→ Dataset records

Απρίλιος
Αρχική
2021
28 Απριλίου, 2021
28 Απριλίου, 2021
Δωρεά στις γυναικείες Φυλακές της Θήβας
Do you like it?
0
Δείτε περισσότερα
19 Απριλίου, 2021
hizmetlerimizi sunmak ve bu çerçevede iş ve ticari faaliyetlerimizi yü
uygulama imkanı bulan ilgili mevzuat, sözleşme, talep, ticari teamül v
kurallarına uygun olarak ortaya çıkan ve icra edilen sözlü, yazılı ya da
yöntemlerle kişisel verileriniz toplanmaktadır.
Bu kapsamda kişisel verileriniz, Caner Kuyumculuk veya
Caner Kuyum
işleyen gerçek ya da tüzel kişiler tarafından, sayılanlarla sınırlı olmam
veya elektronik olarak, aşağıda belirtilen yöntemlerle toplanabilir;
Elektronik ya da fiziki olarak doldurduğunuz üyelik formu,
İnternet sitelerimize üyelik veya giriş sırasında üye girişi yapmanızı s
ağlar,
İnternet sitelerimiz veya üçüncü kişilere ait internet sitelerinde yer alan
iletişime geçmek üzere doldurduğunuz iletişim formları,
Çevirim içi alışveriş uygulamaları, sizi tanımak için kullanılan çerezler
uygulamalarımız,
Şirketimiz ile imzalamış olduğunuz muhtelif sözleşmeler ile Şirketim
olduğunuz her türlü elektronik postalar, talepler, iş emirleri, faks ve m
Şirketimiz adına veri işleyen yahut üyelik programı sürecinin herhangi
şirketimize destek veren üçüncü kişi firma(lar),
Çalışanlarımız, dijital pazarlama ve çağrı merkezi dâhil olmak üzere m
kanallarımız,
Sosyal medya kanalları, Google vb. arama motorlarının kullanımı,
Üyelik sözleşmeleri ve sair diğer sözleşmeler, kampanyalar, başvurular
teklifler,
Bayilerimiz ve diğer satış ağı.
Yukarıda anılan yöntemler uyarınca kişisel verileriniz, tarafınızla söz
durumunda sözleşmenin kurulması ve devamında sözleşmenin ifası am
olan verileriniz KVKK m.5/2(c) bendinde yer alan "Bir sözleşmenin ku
==
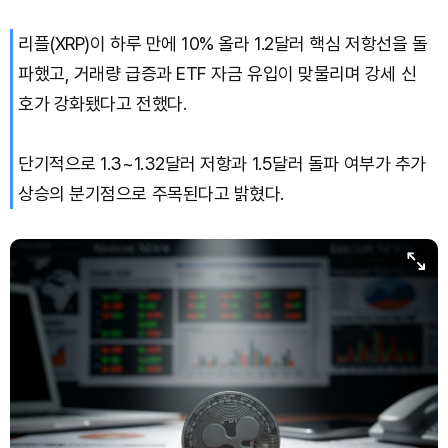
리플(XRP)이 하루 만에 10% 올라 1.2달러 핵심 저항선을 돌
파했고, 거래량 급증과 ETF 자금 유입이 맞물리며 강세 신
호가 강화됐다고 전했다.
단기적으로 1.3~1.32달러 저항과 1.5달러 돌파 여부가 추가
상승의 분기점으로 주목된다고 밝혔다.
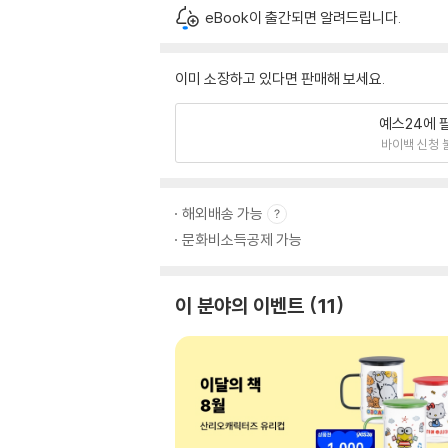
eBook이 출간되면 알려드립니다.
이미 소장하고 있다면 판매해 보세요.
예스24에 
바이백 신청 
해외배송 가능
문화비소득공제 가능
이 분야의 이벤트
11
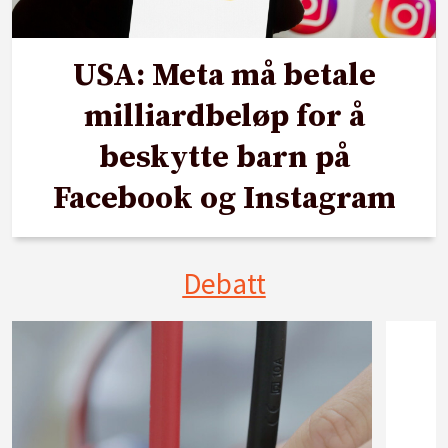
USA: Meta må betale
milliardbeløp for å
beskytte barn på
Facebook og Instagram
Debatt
* * *
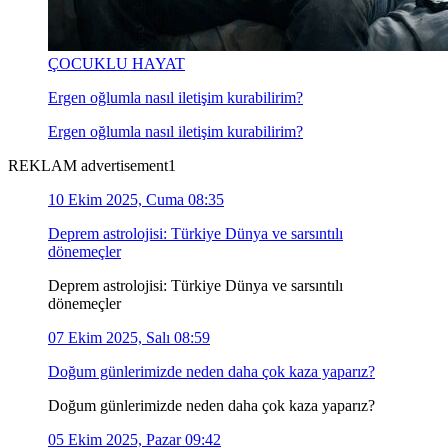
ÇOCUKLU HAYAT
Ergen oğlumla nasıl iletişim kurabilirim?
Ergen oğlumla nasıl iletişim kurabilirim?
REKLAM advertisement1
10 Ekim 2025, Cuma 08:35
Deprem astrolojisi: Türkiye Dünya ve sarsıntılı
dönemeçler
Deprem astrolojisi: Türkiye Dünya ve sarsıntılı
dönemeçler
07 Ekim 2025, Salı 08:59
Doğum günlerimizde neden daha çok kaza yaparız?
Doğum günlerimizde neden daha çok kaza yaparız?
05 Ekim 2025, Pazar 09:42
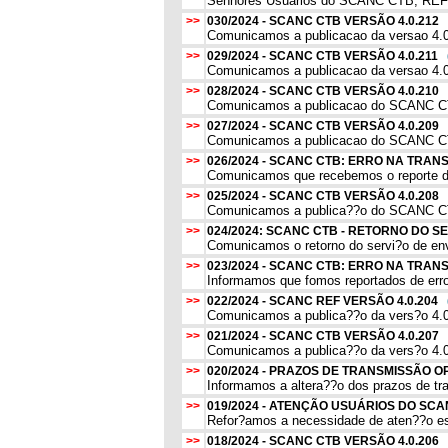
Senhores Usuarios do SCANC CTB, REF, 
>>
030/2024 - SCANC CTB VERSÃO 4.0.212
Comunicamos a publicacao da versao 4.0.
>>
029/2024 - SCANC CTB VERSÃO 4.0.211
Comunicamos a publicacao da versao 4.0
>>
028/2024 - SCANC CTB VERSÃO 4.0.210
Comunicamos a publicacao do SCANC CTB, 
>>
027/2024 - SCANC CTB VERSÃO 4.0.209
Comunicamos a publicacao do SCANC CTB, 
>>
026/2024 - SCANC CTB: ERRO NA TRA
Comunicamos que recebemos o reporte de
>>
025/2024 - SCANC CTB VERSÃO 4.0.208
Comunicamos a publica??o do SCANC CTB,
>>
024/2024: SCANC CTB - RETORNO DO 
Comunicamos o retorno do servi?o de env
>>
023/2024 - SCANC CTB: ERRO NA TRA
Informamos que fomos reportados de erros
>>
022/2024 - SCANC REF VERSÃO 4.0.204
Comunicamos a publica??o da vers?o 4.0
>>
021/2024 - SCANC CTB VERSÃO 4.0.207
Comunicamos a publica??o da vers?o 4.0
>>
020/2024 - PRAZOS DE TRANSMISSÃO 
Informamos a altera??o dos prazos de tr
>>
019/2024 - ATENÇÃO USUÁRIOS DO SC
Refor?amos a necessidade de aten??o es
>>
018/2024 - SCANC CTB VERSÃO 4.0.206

→ Written task
Keeping every character as it is, restate the lines above that run from the line with "Şirketimiz adına veri" through the line with "olan verileriniz KVKK", both included, and nothing else.

→ Exercise output
Şirketimiz adına veri işleyen yahut üyelik programı sürecinin herhangi
şirketimize destek veren üçüncü kişi firma(lar),
Çalışanlarımız, dijital pazarlama ve çağrı merkezi dâhil olmak üzere m
kanallarımız,
Sosyal medya kanalları, Google vb. arama motorlarının kullanımı,
Üyelik sözleşmeleri ve sair diğer sözleşmeler, kampanyalar, başvurular
teklifler,
Bayilerimiz ve diğer satış ağı.
Yukarıda anılan yöntemler uyarınca kişisel verileriniz, tarafınızla söz
durumunda sözleşmenin kurulması ve devamında sözleşmenin ifası am
olan verileriniz KVKK m.5/2(c) bendinde yer alan "Bir sözleşmenin ku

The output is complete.